歩けなくなったら電動車いす?

要介護認定を受けた方々と関わらせて頂いてよく聞く話をご紹介したいと思います。

若い時に車の運転を得意としていた要支援1・2の方から言われた一言。
「歩けなくなったら電動車いす借りるからよろしくね。」
その時は笑顔で「はい。」と答えますが、実際に電動車いすを借りることになる方はほとんどいません。

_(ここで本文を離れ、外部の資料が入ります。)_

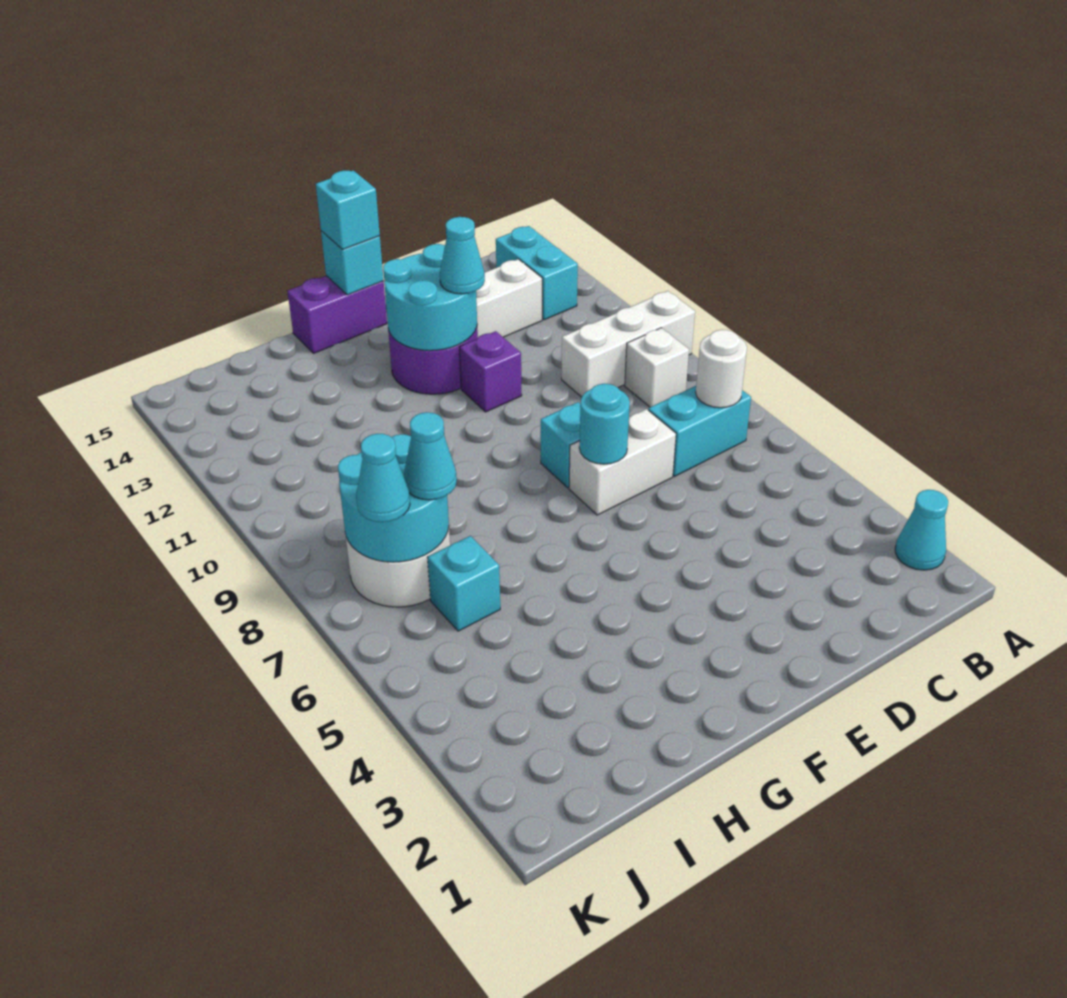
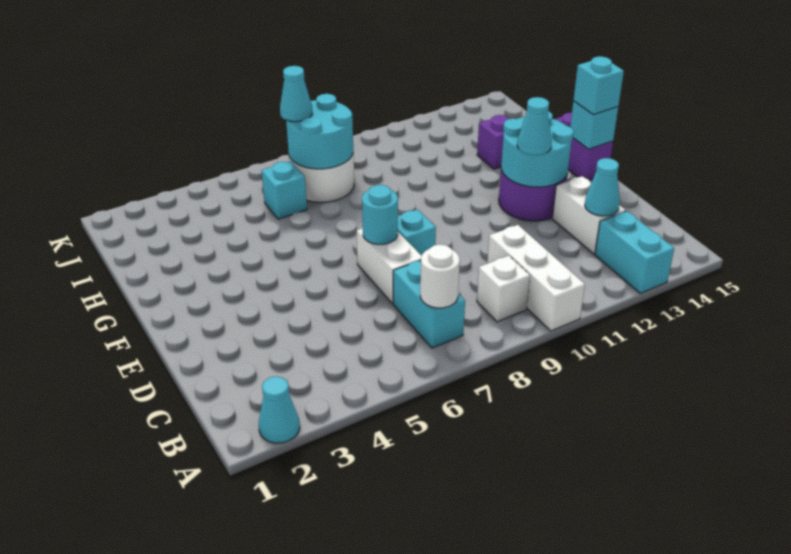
cyan brick B13:B14 level 1 -> cyan brick A13:B13 level 1
purple brick E11 level 1 -> purple brick H13 level 1
cyan cone I7 level 3 -> cyan cone C13 level 2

15年のケアマネ人生の中、私の担当した方でこのような経緯で電動車いすを使用した方は一人もいません。
(脳血管疾患等のご病気が原因でリハビリ後に電動車いすの使用を始めるなど他の経緯の方はいます。)

私も常々そうしたいと考えていました。

「歩けなくなったら電動車いす借りよう」

私は車を運転します。歩くのは嫌いではありませんが辛い思いをしてまで歩きたくありません。歩行器などを使用してなんとか歩くとか無理!と思っていました。
同じようなことをおっしゃっているご利用者さんもいます。

ではなぜ電動車いすに辿り着かないのでしょう。
(ここからは個人的な見解です。プロの方の意見があればお聞きしたいです。)

私が15年ケアマネをしてきて感じたこと。
それは「皆歩ける以上ギリギリまで歩く」です。

「頑張って歩いているのに車イス使うようになったら歩けなくなってしまうのではないか」皆さん同じことで葛藤します。
結果「もうしばらく頑張って歩こう」と思っている間に電動車いすを使わず過ごしてしまうことが多いように感じます。

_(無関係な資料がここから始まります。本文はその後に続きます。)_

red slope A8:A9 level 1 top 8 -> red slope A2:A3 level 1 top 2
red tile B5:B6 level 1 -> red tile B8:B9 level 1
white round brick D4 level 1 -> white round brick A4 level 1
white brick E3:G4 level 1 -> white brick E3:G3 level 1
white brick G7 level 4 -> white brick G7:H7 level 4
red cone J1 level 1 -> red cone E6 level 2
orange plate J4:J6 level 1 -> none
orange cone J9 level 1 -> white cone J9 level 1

そして電動車イスを使いたいという気持ちに傾いている方もいざ借りようかという時に、車いすの置き場・車いすに乗る動作・車いすでお店などに入ることの抵抗感・操作への不安・バッテリー管理の不安など「やっぱり利用するのはやめよう」と思わせる材料がたくさんあるのではないかと思います。
必要になる前は一つ一つの理由を想像してみてもなんてことないことだと思います。

でも、介護保険で車イスが借りられるようになるのは原則「要介護2」以上です。

要介護2になった私を想像してみました。
不安定だが歩行器を使用すればなんとか歩けている。しかし転倒のリスクはある。
認知症は軽度で判断能力の低下もある。
そんな中で電動車いす選択するかな。

答えは「否」です。

そもそもこの程度で要介護2にはならないと思います。
おそらく要支援2か要介護1程度。もっと症状が重ければなおさら電動車いすは選択できないと思います。

「怖いからやっぱり借りない。」
「歩けなくなったら困るから利用しない。」

そう話す自分が容易に想像できました。

おそらく自分でも選ばないだろうし、周りもリスクが高く電動車イスの使用は適切ではないと判断するだろうということが想像できます。

障害のある方でお若い時から電動車いすを使用していた方は別です。高齢になってもとても上手に操作される方が多いです。